The U.S. military on Thursday called the latest message from Islamic State leader Abu Bakr al-Baghdadi a desperate bid to boost morale among militants who increasingly realize they're fighting for a losing cause.
"It's an effort to rally the troops who are under pressure, who have been pushed back and pushed out of the areas they used to control" and now are under siege in Mosul, said Air Force Col. John Dorrian, a spokesman for Combined Joint Task Force-Operation Inherent Resolve.
In a video briefing from Baghdad to the Pentagon, Dorrian said the tape, attributed to Baghdadi and released by the ISIS-affiliated al-Furqan media outlet, suggested dissension in the ranks of the militants who are "under pressure all the time and subject to being struck anywhere they mass."
"Do not retreat," Baghdadi said in the message, his first since December 2015.
"Holding your ground with honor is a thousand times easier than retreating in shame," he said. "To all the people of Nineveh, especially the fighters, beware of any weakness in facing your enemy." Nineveh is the province in northwestern Iraq that has Mosul as its capital.
However, Baghdadi added, "The great jihad that the Islamic State is fighting today only increases our firm belief, God willing, and our conviction that all this is a prelude to victory."

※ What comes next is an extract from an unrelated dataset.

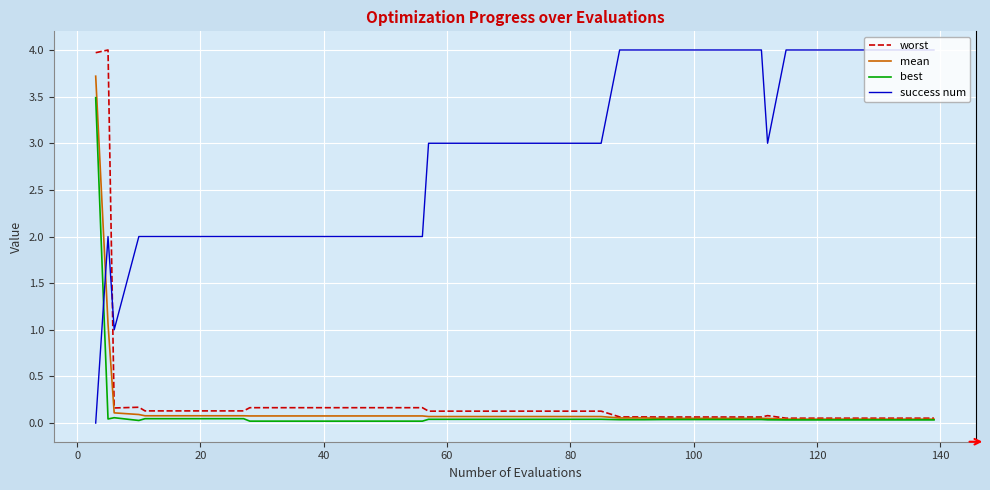

What is the greatest value displayed?

4.0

Dorrian said the task force could not immediately verify the authenticity of the tape, "but it is quite clearly an effort on the part of Daesh [an Arabic acronym for ISIS] to communicate to their fighters, and this is probably excellent evidence that their command and control, and ability to communicate directly to their fighters and control them, has been severely reduced."
Dorrian said the task force has picked up indications that some ISIS fighters inside Mosul "are abandoning their posts and trying to get away. Baghdadi is saying don't fight among themselves. This is the type of thing that a leader who's losing command and control and ability to keep everybody on the same page says. We don't believe that is going to work."

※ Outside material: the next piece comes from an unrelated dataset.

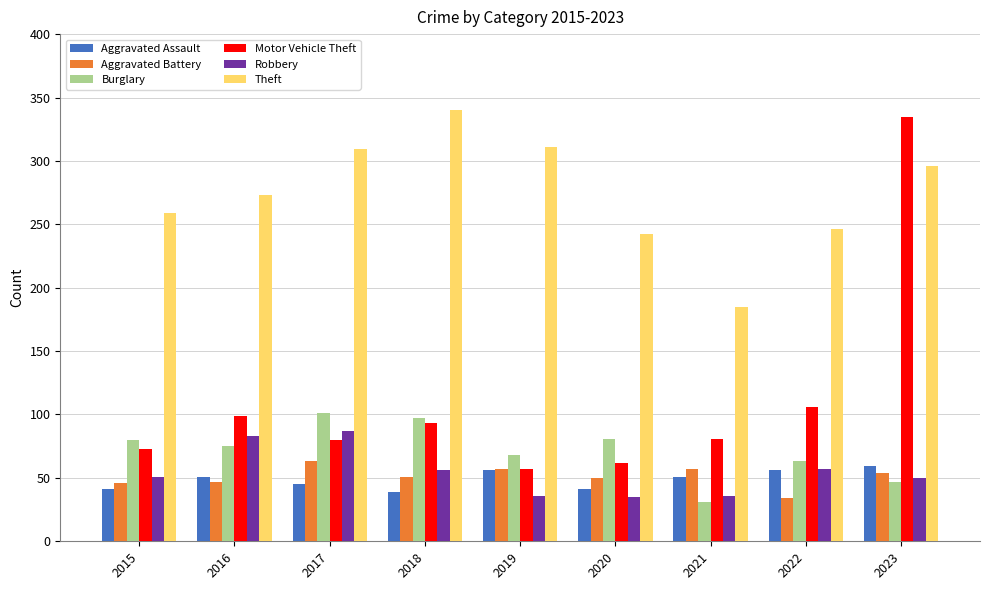

How many bars are there in each group?

6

The whereabouts of Baghdadi, who declared the creation of a "caliphate" from a mosque in Mosul in June 2014, are unknown, Dorrian said. "If we knew where he was, he would be killed at once."
Some reports from the region have speculated that Baghdadi is hiding in Mosul, while others have said he is most likely in Raqqa, the self-proclaimed ISIS capital in northeastern Syria.
Last week, Defense Secretary Ashton Carter told NBC News that U.S.-backed local forces in northern Syria would be ready to move against Raqqa "within weeks" in concert with the Mosul offensive.
Dorrian was decidedly less certain of a timeline, stressing that he was not disagreeing with Carter but noting that some of the local forces expected to participate in a Raqqa offensive had yet to be trained. The makeup of the force that would move against Mosul also had yet to be determined from among the various Kurdish, Arab and Christian factions, he said.
Currently, Raqqa is "not fully isolated by any means and not encircled, but that's what's coming in the near future," Dorrian said. Even when the city is encircled, it is still uncertain which of the local forces "would actually move into the city."